Dalam penggeledahan yang dilakukan pada Jumat, 15 Agustus 2025 di Jakarta Timur, KPK menyita sejumlah dokumen dan barang bukti elektronik. Di antara barang bukti tersebut terdapat handphone, yang rencananya akan diekstraksi untuk mencari petunjuk terkait kasus ini.
Namun, ada pernyataan menarik dari pengacara Yaqut. Mellisa Anggraini, kuasa hukum Yaqut, menegaskan bahwa barang bukti elektronik yang disita KPK bukanlah milik kliennya. "Terkait informasi penyitaan barang bukti elektronik, dapat kami tegaskan bahwa yang disita tersebut bukan milik Gus Yaqut," ungkap Mellisa.

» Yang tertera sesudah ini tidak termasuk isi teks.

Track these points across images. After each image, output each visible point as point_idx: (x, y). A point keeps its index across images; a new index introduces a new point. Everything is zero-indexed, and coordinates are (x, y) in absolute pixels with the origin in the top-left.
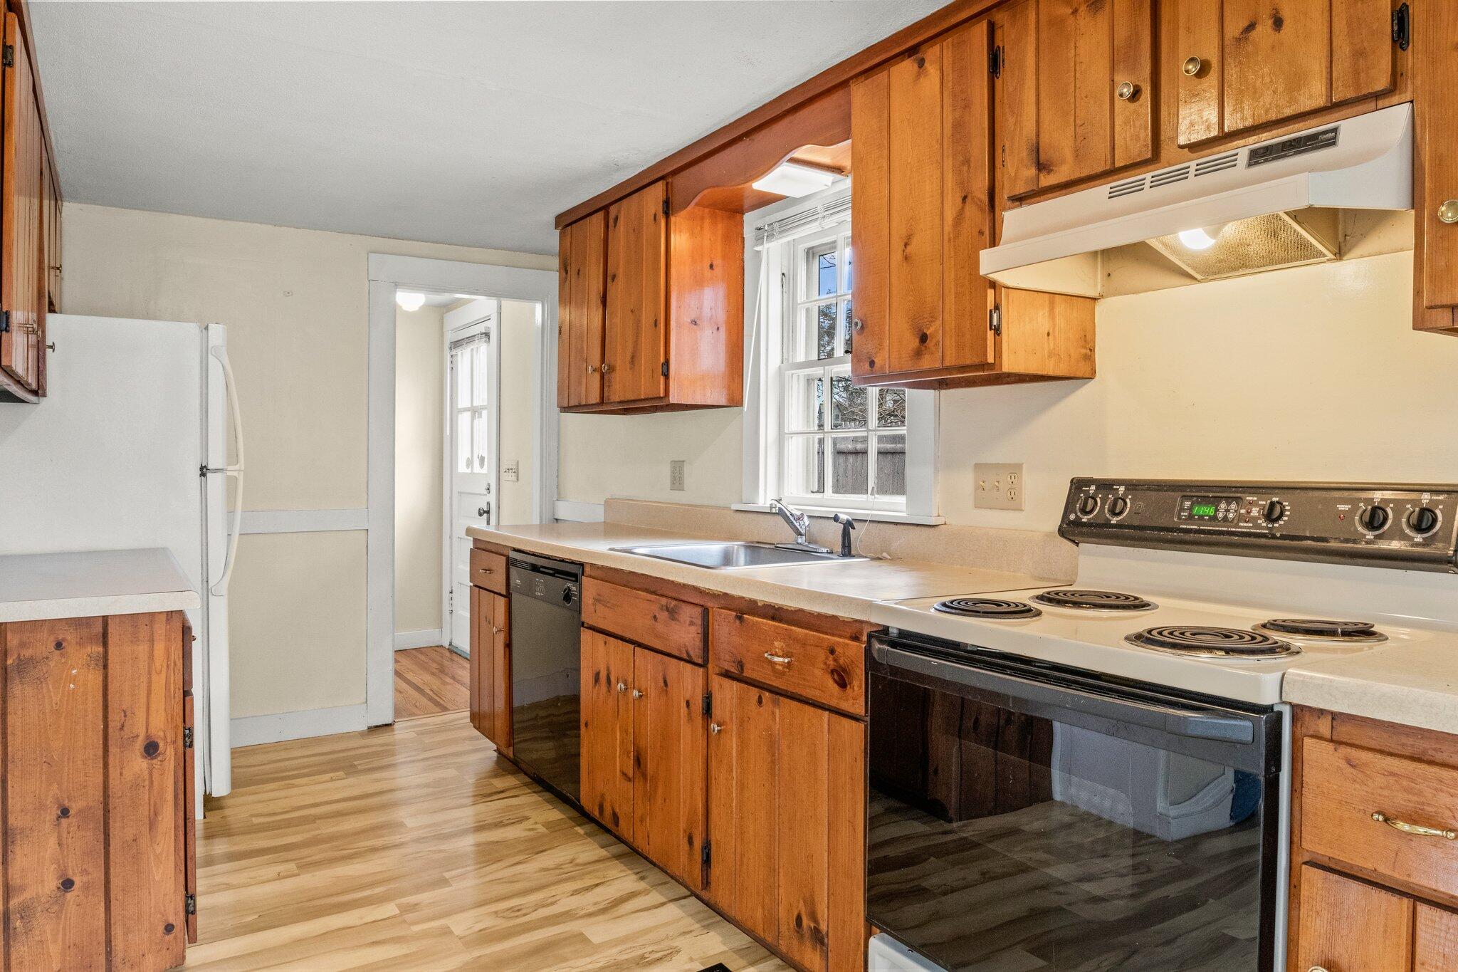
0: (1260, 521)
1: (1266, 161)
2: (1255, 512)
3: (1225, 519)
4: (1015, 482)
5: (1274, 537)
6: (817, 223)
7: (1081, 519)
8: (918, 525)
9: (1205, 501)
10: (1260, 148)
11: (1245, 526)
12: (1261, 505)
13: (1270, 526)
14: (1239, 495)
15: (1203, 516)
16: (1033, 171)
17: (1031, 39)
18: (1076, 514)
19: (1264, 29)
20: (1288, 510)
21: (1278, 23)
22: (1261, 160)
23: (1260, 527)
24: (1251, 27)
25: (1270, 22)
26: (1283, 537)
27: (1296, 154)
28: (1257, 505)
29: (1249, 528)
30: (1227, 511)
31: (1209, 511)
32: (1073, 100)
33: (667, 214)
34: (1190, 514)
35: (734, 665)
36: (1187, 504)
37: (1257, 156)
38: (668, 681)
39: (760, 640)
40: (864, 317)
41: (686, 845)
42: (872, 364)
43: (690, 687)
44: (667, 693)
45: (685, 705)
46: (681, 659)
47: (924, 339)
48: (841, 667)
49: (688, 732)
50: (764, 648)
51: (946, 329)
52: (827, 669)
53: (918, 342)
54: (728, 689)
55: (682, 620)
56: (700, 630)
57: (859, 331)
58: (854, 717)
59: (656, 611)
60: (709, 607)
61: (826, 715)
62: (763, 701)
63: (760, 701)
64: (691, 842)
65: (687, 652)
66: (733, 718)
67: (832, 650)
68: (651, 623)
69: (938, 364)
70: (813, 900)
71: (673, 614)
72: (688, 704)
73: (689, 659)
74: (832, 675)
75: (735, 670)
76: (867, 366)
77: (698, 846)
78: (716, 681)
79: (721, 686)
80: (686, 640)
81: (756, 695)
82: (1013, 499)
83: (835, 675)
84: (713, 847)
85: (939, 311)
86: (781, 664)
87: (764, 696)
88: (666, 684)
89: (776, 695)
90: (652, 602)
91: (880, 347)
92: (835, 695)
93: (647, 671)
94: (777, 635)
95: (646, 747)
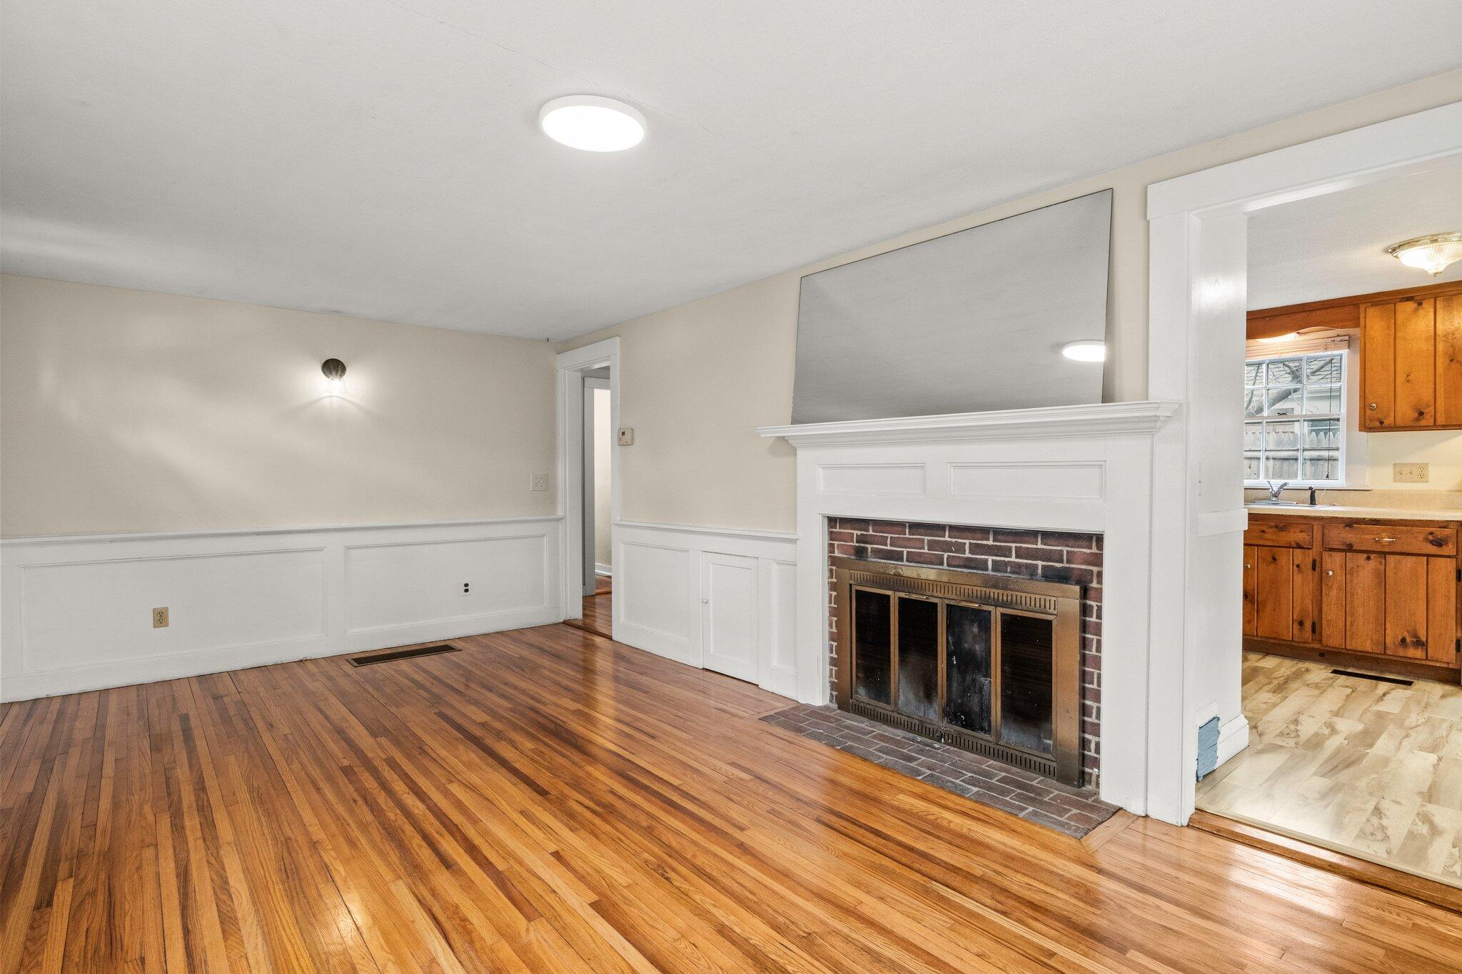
4: (1423, 471)
8: (1357, 490)
35: (1344, 545)
38: (1277, 558)
39: (1368, 534)
40: (1376, 403)
41: (1296, 626)
42: (1382, 423)
43: (1300, 559)
44: (1276, 563)
45: (1295, 566)
46: (1291, 548)
47: (1421, 414)
48: (1438, 539)
49: (1298, 578)
50: (1373, 536)
51: (1438, 410)
52: (1426, 540)
53: (1417, 415)
54: (1338, 557)
55: (1292, 531)
56: (1311, 534)
57: (1372, 409)
58: (1449, 557)
59: (1265, 529)
60: (1315, 523)
61: (1425, 558)
62: (1372, 557)
63: (1368, 558)
64: (1301, 623)
65: (1297, 544)
66: (1342, 568)
67: (1431, 533)
68: (1259, 534)
69: (1432, 424)
70: (1415, 630)
71: (1282, 529)
72: (1298, 566)
73: (1299, 547)
74: (1431, 542)
75: (1346, 548)
76: (1378, 424)
77: (1308, 625)
78: (1326, 554)
79: (1331, 556)
80: (1297, 540)
81: (1365, 556)
82: (1422, 477)
83: (1434, 543)
84: (1324, 623)
85: (1433, 403)
86: (1388, 542)
87: (1372, 556)
88: (1274, 559)
89: (1384, 554)
90: (1261, 525)
91: (1388, 416)
92: (1433, 549)
93: (1254, 555)
94: (1384, 531)
95: (1254, 589)
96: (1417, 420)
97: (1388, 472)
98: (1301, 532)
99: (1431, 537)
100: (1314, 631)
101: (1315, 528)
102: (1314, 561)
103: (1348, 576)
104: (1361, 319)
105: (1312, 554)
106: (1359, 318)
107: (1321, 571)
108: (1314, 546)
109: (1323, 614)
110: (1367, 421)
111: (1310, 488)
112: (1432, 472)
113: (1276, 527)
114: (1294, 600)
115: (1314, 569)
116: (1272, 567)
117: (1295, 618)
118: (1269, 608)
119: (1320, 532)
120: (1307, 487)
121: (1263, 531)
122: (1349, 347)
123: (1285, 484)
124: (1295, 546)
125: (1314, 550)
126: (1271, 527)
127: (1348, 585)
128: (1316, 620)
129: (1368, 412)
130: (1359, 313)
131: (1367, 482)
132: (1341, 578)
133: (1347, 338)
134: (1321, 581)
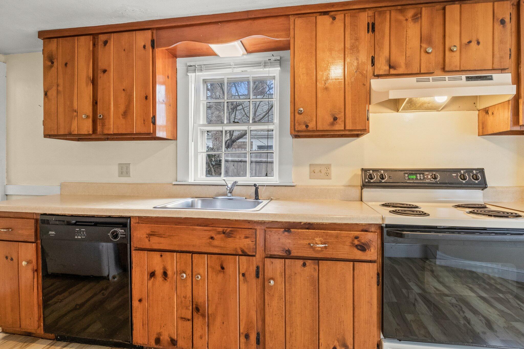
0: (432, 179)
1: (472, 80)
2: (429, 177)
3: (420, 179)
4: (328, 170)
5: (437, 183)
6: (230, 69)
7: (371, 181)
8: (286, 186)
9: (412, 174)
10: (470, 77)
11: (427, 181)
12: (430, 175)
13: (435, 180)
14: (423, 172)
15: (413, 179)
16: (387, 68)
17: (388, 24)
18: (368, 180)
19: (474, 44)
20: (439, 176)
21: (478, 43)
22: (470, 80)
23: (432, 181)
24: (470, 42)
25: (476, 42)
26: (440, 183)
27: (481, 80)
28: (429, 175)
29: (429, 181)
30: (420, 177)
31: (414, 177)
32: (405, 48)
33: (153, 47)
34: (408, 178)
35: (283, 252)
36: (406, 175)
37: (468, 79)
38: (225, 267)
39: (304, 239)
40: (303, 108)
41: (243, 340)
42: (307, 126)
43: (245, 267)
44: (224, 272)
45: (241, 275)
46: (236, 255)
47: (335, 119)
48: (363, 243)
49: (244, 287)
50: (308, 242)
51: (347, 116)
52: (353, 245)
53: (332, 120)
54: (278, 263)
55: (238, 237)
56: (254, 240)
57: (300, 114)
58: (371, 262)
59: (213, 235)
60: (258, 227)
61: (352, 263)
62: (307, 264)
63: (304, 265)
64: (247, 336)
65: (243, 251)
66: (282, 275)
67: (357, 238)
68: (208, 241)
69: (343, 129)
70: (344, 339)
71: (228, 234)
72: (244, 275)
73: (244, 254)
74: (356, 246)
75: (284, 254)
76: (304, 127)
77: (253, 337)
78: (268, 261)
79: (272, 263)
80: (242, 246)
81: (301, 262)
82: (328, 176)
83: (359, 247)
84: (267, 335)
85: (343, 110)
86: (320, 247)
87: (308, 262)
88: (223, 268)
89: (317, 260)
90: (209, 231)
91: (312, 120)
92: (359, 255)
93: (204, 264)
94: (317, 235)
95: (205, 301)
96: (332, 124)
97: (306, 170)
98: (246, 237)
99: (356, 242)
100: (258, 342)
101: (258, 233)
102: (258, 268)
103: (287, 285)
104: (291, 30)
105: (256, 261)
106: (289, 29)
107: (264, 278)
108: (257, 252)
109: (266, 326)
110: (297, 124)
111: (255, 185)
112: (334, 171)
113: (224, 233)
114: (241, 312)
115: (257, 276)
116: (221, 276)
117: (241, 331)
118: (219, 319)
119: (262, 237)
120: (253, 183)
121: (212, 238)
122: (280, 65)
123: (236, 182)
124: (240, 253)
125: (258, 256)
126: (219, 233)
127: (287, 293)
128: (260, 331)
129: (297, 116)
130: (289, 24)
131: (292, 179)
132: (281, 287)
133: (279, 58)
134: (264, 290)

Meskipun demikian, Mellisa enggan memberikan detail lebih lanjut mengenai total barang yang disita. Ia menyerahkan sepenuhnya kepada KPK untuk memberikan penjelasan detail. Yaqut sendiri, melalui pengacaranya, menyatakan dukungan penuh terhadap upaya KPK dalam mengungkap kasus ini secara terang benderang.

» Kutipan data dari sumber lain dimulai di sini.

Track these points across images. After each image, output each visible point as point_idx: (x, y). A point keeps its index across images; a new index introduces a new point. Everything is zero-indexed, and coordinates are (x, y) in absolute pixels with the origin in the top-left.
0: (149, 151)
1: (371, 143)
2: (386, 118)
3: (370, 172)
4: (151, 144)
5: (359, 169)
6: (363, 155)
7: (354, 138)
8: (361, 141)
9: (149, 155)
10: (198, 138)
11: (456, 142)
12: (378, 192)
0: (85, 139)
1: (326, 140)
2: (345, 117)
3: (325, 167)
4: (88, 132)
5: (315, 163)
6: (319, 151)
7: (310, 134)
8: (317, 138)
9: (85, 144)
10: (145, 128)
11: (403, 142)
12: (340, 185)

Barang bukti elektronik, atau yang sering disebut sebagai bukti digital, memiliki kedudukan hukum yang kuat. Undang-Undang Informasi dan Transaksi Elektronik (UU ITE) Pasal 5 ayat (1) menegaskan bahwa Informasi Elektronik, Dokumen Elektronik, dan hasil cetaknya merupakan alat bukti hukum yang sah. Bukti elektronik ini bisa berupa informasi, dokumen, hingga hasil cetak dari dokumen dan informasi elektronik.
Penyitaan barang bukti elektronik ini tentu menjadi babak baru dalam penyelidikan kasus dugaan korupsi kuota haji. Pertanyaan yang muncul adalah, jika bukan milik Yaqut, lalu milik siapakah barang bukti elektronik tersebut? Informasi apa yang terkandung di dalamnya? KPK diharapkan dapat segera mengungkap misteri ini dan membawa kasus ini ke titik terang.